Bundeswehr setzt auf MEKO-200-Fregatten statt F-126 – Industrie reagiert gespalten
Gotthold UllmannBundeswehr setzt auf MEKO-200-Fregatten statt F-126 – Industrie reagiert gespalten
Das deutsche Verteidigungsministerium hat die Pläne für den Bau von sechs Fregatten des Typs F-126 verworfen. Stattdessen werden acht kleinere Schiffe der MEKO-200-Klasse bei ThyssenKrupp Marine Systems (TKMS) bestellt. Die Entscheidung hat in der Industrie und bei Gewerkschaften Reaktionen ausgelöst.
Der Strategiewechsel folgt auf die Einstufung des Marineschiffbaus als Schlüsseltechnologie durch die Bundesregierung. Dies steht im Einklang mit der Nationalen Sicherheits- und Verteidigungsindustriestrategie (SVI) Deutschlands.
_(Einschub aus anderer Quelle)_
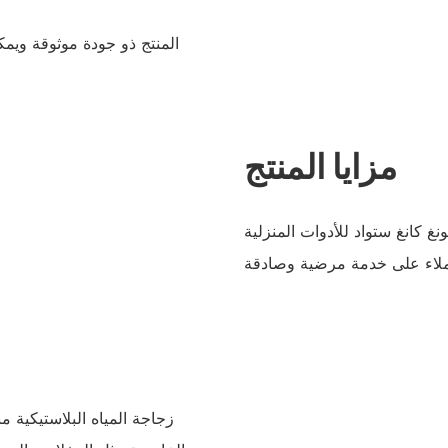
المنتج ذو جودة موثوقة ويمك
مزايا المنتج
ستواد للأدوات المنزلية Ltd قادرة على إنجاز مهام الإنتاج بجودة
زجاجة المياه البلاستيكية 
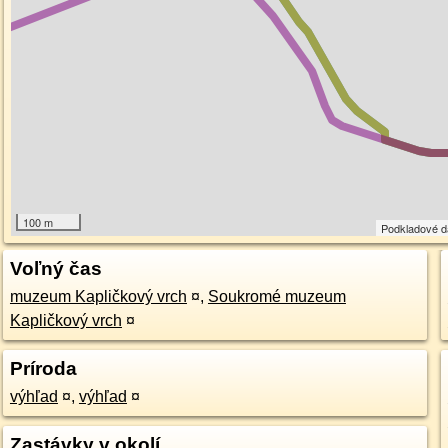
100 m
Podkladové 
Voľný čas
muzeum Kapličkový vrch
¤
,
Soukromé muzeum
Kapličkový vrch
¤
Príroda
výhľad
¤
,
výhľad
¤
Zastávky v okolí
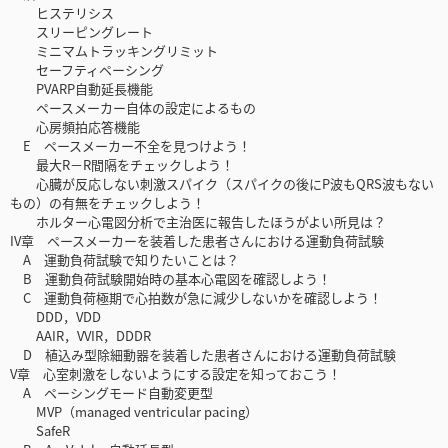
ヒステリシス
スリーピングレート
ミニマムトラッキングリミット
セーフティペーシング
PVARP自動延長機能
ペースメーカー自体の設定によるもの
心房頻拍応答機能
E ペースメーカー不全を見つけよう！
最大R－R間隔をチェックしよう！
心臓が反応しない刺激スパイク（スパイクの後にP波もQRS波もない
もの）の有無をチェックしよう！
ホルター心電図分析で主治医に報告したほうがよい所見は？
IV章 ペースメーカーを装着した患者さんにおける運動負荷試験
A 運動負荷試験で知りたいことは？
B 運動負荷試験開始時の基本心電図を確認しよう！
C 運動負荷極期で心拍数が急に減少しないかを確認しよう！
DDD，VDD
AAIR，VVIR，DDDR
D 植込み型除細動器を装着した患者さんにおける運動負荷試験
V章 心室刺激をしないようにする設定を知っておこう！
A ペーシングモード自動変更型
MVP（managed ventricular pacing）
SafeR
Die Ankündigung führte zu einem deutlichen Kurssturz der Rheinmetall-Aktie. Das Unternehmen hatte zuvor die Naval Vessels Lürssen (NVL) besessen, die nun Teil des größeren Werftensektors ist.
Jürgen Kerner, stellvertretender Vorsitzender der IG Metall, forderte Klarheit über die bereits in das F-126-Projekt geflossenen 2,3 Milliarden Euro. Zudem rief er Verteidigungsminister Boris Pistorius dazu auf, sicherzustellen, dass TKMS die gesamte Werftenbranche in die neuen Pläne einbindet. Die Gewerkschaft besteht darauf, dass der gesamte Sektor am Bau der MEKO-200-Fregatten beteiligt wird.
Mit der Entscheidung des Verteidigungsministeriums wird das F-126-Programm durch einen Auftrag über acht MEKO-200-Schiffe ersetzt. Die IG Metall drängt auf die vollständige Einbindung der Industrie sowie auf finanzielle Transparenz. Der Wechsel unterstreicht Deutschlands Bestreben, seine maritimen Fähigkeiten zu stärken.